Continuing my cat conversion therapy.
Ha, should have guessed. Drach has done a video on ships’ cats.
https://www.youtube.com/watch?v=M7HIY0GTEC8
He has a PCC(E)-like affection for moggies.
The definition of “liquid” has been fudged so as to encompass cats. Actually, a cat does not flow downhill, nor does its surface level out.
The US Navy had ~2,000 vessels at the time of the WWI Armistice. With hundreds of thousands of cats scooped up, that would be ~100 per vessel. Less of course for washouts, lost ships, etc.
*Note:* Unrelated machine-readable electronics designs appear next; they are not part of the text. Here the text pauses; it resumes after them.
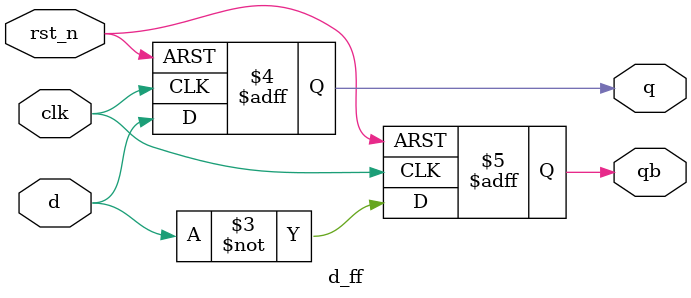
<source format=v>


`timescale 1ns / 1ps

module d_ff(
    output reg q,
    output reg qb,
    input d,
    input rst_n,
    input clk
    );

    always @(posedge clk or negedge rst_n)
        if (!rst_n)
        begin
            q <= 0;
            qb <= 1;
        end
        else
        begin
            q <= d;
            qb <= ~d;
        end

endmodule

</source>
Sparkies of my acquaintance who have worked on both offshore installations, and mobile vessels would (have, to me, several sparkies, several occasions) argue that “ships cats” are now a positive danger to people and materiel due to their habit of chewing on the insulation for wiring. Of course, rats do the same too, but nobody proposes deliberately bringing rats on board.
I’m afraid the days of the cat on a commercial vessel are long gone. Private vessels – yep they’re still there. Until the owner gets hit with a quarantine fine, which in the UK used to (1990s) start at £1000 and go upwards – since animals travelling on private boats were considered one of the serious threats of rabies entering the UK.